Inspirational thoughts and random writings from the alumni and friends of Quad-Cities Christian Writers Conference.

Tuesday, May 29, 2012

Life’s Mysteries

By Robin Steinweg

 Some things are a nagging mystery to me.

1. Why, after years of home-educating my sons and scouring about for questions to ask, do I finally have plenty—now that they’ve graduated?

2. Why do people spend so much time wondering whether the chicken or the egg came first? Or why a chicken crossed the road? In an election year, it’s rather shocking to pass a knot of adults on a street corner having a serious natter about the habits of poultry. And yes, I realize “serious natter” presents a contradiction of terms. You see? It’s a day for mysteries, and it’s a mystery to me why I juxtaposed those two. 
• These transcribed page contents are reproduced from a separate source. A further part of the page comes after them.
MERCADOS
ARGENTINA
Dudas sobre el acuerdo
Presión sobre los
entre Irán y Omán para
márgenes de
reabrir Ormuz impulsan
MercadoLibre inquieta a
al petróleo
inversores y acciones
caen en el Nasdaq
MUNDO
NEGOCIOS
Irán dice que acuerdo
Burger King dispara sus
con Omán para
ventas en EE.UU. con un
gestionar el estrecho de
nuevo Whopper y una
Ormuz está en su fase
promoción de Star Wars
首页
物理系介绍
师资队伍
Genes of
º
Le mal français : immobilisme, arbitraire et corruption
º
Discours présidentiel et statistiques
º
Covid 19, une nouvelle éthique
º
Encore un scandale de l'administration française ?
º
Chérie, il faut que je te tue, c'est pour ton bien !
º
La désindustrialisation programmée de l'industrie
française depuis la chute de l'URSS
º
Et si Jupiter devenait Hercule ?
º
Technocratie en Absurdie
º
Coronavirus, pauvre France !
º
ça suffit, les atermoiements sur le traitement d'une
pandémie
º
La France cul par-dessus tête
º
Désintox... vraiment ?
3. And my most recent, most burning question: Why, when both my sheets and my towels are 100% cotton, do my line-dried sheets grow soft, snuggly and fresh, while the line-dried towels grow stiff and stubbornly snuggle-resistant?

T-shirts? Soft. 100% cotton. Blue jeans? Stiff. 100% cotton. Unmentionables? Shush!
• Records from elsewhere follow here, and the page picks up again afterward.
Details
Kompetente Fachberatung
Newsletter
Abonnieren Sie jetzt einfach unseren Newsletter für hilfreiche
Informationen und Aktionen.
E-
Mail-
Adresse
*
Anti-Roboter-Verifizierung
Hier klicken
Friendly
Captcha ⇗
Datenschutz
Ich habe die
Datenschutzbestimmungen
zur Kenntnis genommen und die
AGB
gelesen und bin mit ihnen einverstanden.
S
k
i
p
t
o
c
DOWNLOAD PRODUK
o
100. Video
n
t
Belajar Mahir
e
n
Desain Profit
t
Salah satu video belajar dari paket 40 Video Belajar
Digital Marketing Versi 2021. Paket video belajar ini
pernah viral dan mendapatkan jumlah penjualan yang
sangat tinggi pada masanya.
What do I do when I have a burning question involving a Life Mystery? I do what I taught my student/sons to do. I researched. I discovered there are several camps concerning dryers and lines.
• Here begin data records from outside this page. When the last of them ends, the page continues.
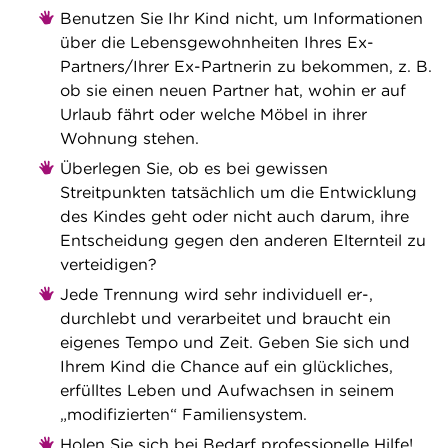
Benutzen Sie Ihr Kind nicht, um Informationen
über die Lebensgewohnheiten Ihres Ex-
Partners/Ihrer Ex-Partnerin zu bekommen, z. B.
ob sie einen neuen Partner hat, wohin er auf
Urlaub fährt oder welche Möbel in ihrer
Wohnung stehen.
Überlegen Sie, ob es bei gewissen
Streitpunkten tatsächlich um die Entwicklung
des Kindes geht oder nicht auch darum, ihre
Entscheidung gegen den anderen Elternteil zu
verteidigen?
Jede Trennung wird sehr individuell er-,
durchlebt und verarbeitet und braucht ein
eigenes Tempo und Zeit. Geben Sie sich und
Ihrem Kind die Chance auf ein glückliches,
erfülltes Leben und Aufwachsen in seinem
„modifizierten“ Familiensystem.
Holen Sie sich bei Bedarf professionelle Hilfe!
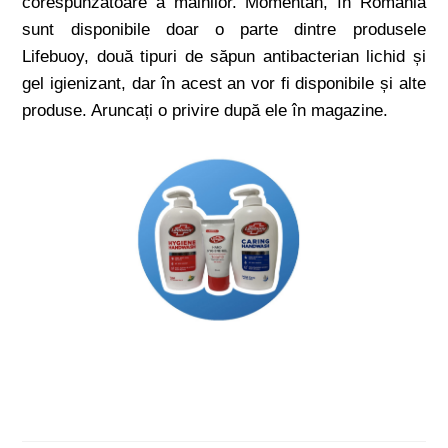
corespunzătoare a mâinilor. Momentan, în România
sunt disponibile doar o parte dintre produsele
Lifebuoy, două tipuri de săpun antibacterian lichid și
gel igienizant, dar în acest an vor fi disponibile și alte
produse. Aruncați o privire după ele în magazine.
Camp One is opposed to using dryers and claims that if you use less detergent, pour vinegar in the rinse water (never fabric softener!), and shake your laundry vigorously before hanging on the line, the items will be tolerably soft. You will be environmentally responsible.

Camp Two suggests using vinegar in the rinse water, shaking vigorously, hanging laundry on a breezy day, bringing it all in while slightly damp, and using the Air Dry feature of your dryer for the last 5-10 minutes to fluff it all up nice and soft. This is considered fairly green.

Camp Three says, “Seriously?” And throws the whole load into the dryer. A nod might be given to vinegar replacing fabric softener. But who has time these days to run outside every fifteen minutes to see which items are slightly damp, and bring them inside in shifts, as they get there? And what about bird bombs? And allergens clinging to fabrics that will come in close contact with sensitive noses?

I could find no answer to my basic question as to why 100% cotton sheets grow soft when hung out, while 100% cotton towels grow stiff.

But while I researched, the clock ticked away. And though I righteously jumped on Camp One’s wagon, I thought better of it, and I joined up for Camp Two. Until I reconciled my day’s schedule with the clock. I said, “Seriously?” Tossed some white vinegar into the rinse dispenser, and threw my towels and my jeans into the dryer. After all, the birds are flying bombing raids and the breeze is laden with pollen. Camp Three’s lookin’ good. In which camp are you?



  1. And why is Kansas pronounced the way it is, and yet Arkansas is Ar-kan-saw? It's a mystery! :)

    1. Good one! And where do we wear our wares?

  2. As I was growing up, my mother would often hang out the laundry. Sometimes I had to help. It was a bit of a time-consuming affair. Sheets that have blown in the breeze feel awesome and my mom always said the sun makes the whites whiter.

    I choose camp three. I do not have a clothesline and that is my excuse.

    1. This comment has been removed by the author.

    2. Yup, for a typo! Sorry--here's the comment:
      I've heard that the sun not only bleaches out stains, but disinfects! However, your excuse is valid. Thanks for taking time to comment, Lori.

  3. I'm outside the camp. I use fabric softener, give only a cursory shake, and hang everything except tidy whities and blue jeans on the line.